In 2011 there was one event that changed the way the world began to think about our island nation and what we have to offer.
On 29 April, Royal Wedding fever gripped the world with an estimated global audience of over two billion people, and retailers and manufacturers wasted no time in rushing to produce memorabilia and souvenirs. This lead to a bonanza of sales we’ve not seen since the wedding of the Prince of Wales and Diana.
But it wasn’t just commemorative wear that captivated the hearts of overseas buyers.
The sudden demand for all things ‘Made in Britain’ has created no less than a boom in British manufacturing, which has conspired to drive UK clothing brands to produce locally, or bring outsourced manufacturing back to the UK.
And now, three years later, businesses in the UK are both realizing and profiting from the advantages of manufacturing in the UK and ‘Made in Britain’ is back in vogue.
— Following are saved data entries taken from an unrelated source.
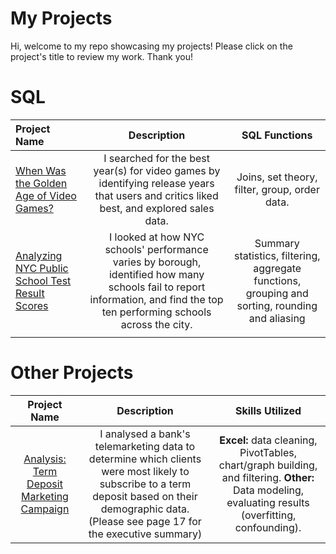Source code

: # My Projects
Hi, welcome to my repo showcasing my projects! Please click on the project's title to review my work. Thank you!

# SQL

| Project Name        | Description          | SQL Functions  |
| :------------------- |:---------------------:| :--------------:|
| [When Was the Golden Age of Video Games?](https://github.com/kegraham91/My-Projects/blob/main/When%20Was%20the%20Golden%20Age%20of%20Video%20Games%3F.ipynb)     | I searched for the best year(s) for video games by identifying release years that users and critics liked best, and  explored sales data. | Joins, set theory, filter, group, order data. |
| [Analyzing NYC Public School Test Result Scores](https://github.com/kegraham91/My-Projects/blob/main/Analyzing%20NYC%20Public%20School%20Test%20Result%20Scores.ipynb)  | I looked at how NYC schools' performance varies by borough, identified how many schools fail to report information, and find the top ten performing schools across the city.   |   Summary statistics, filtering, aggregate functions, grouping and sorting, rounding and aliasing |
|  |  |   |

# Other Projects

| Project Name        | Description           | Skills Utilized  |
| :-------------------: |:---------------------:| :--------------:|
| [Analysis: Term Deposit Marketing Campaign](https://github.com/kegraham91/My-Projects/blob/main/Data%20Analytics_Banking%20Data.pdf) | I analysed a bank's telemarketing data to determine which clients were most likely to subscribe to a term deposit based on their demographic data. (Please see page 17 for the executive summary)| <b>Excel:</b> data cleaning, PivotTables, chart/graph building, and filtering.   <b>Other:</b> Data modeling, evaluating results (overfitting, confounding). |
Keeping manufacturing local
As a producer of 100 per cent ‘Made in England’ handbags and accessories, we fought off the original trend of producing in China or the far-east. It was never an option for us.
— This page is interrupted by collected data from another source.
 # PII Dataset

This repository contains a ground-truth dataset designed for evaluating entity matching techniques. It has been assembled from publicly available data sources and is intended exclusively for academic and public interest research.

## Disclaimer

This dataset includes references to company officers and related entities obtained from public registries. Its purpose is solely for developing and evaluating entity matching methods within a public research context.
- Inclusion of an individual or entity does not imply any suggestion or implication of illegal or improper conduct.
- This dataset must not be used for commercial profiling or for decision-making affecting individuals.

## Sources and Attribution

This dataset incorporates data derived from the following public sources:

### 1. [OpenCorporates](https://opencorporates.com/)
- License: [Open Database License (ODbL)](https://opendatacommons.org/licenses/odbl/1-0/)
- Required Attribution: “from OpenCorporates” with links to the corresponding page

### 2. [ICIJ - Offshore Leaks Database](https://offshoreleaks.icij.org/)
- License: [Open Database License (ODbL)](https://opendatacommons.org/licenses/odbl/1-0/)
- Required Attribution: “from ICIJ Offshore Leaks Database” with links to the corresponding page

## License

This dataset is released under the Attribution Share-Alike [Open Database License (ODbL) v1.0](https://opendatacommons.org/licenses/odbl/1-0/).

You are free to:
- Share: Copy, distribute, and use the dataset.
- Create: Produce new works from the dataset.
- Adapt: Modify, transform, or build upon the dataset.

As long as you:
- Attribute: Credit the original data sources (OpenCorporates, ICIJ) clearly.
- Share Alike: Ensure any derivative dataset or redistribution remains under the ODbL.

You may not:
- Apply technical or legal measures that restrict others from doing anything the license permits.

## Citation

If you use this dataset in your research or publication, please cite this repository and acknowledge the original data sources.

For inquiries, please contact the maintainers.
We yielded any short-term cost cutting for the belief that quality would pay and it has. After all, comparing goods made overseas in China to the goods made in our factory in Bath Spa, is not comparing like-to-like.
In the aftermath of the 70s era of cheap ‘tat’ and plastic imports Made in Taiwan, there was a turning point where ‘Made in China’ became a valued a credible kite-mark. What is clear is that our preferred TV screen brands, for example, have long borne testament to Chinese manufacture and provenance offering us quality, affordability and increasingly good design.
Wary would we be of electronic technology ‘Made in Poland’ where that particular accreditation adds kudos to fine cut glass, which otherwise often comes unbranded.
Manufacturing provenance can say all that a customer needs to know about a product.
Made in England was arguably put out of fashion largely by company cost accountants who had played their part in failing to keep abreast of investment necessary in the UK to protect, consolidate and expand the world-renowned British manufacturing base accrued from centuries earlier.
It was an understandable equation. Sensible business. And in many respects it still is.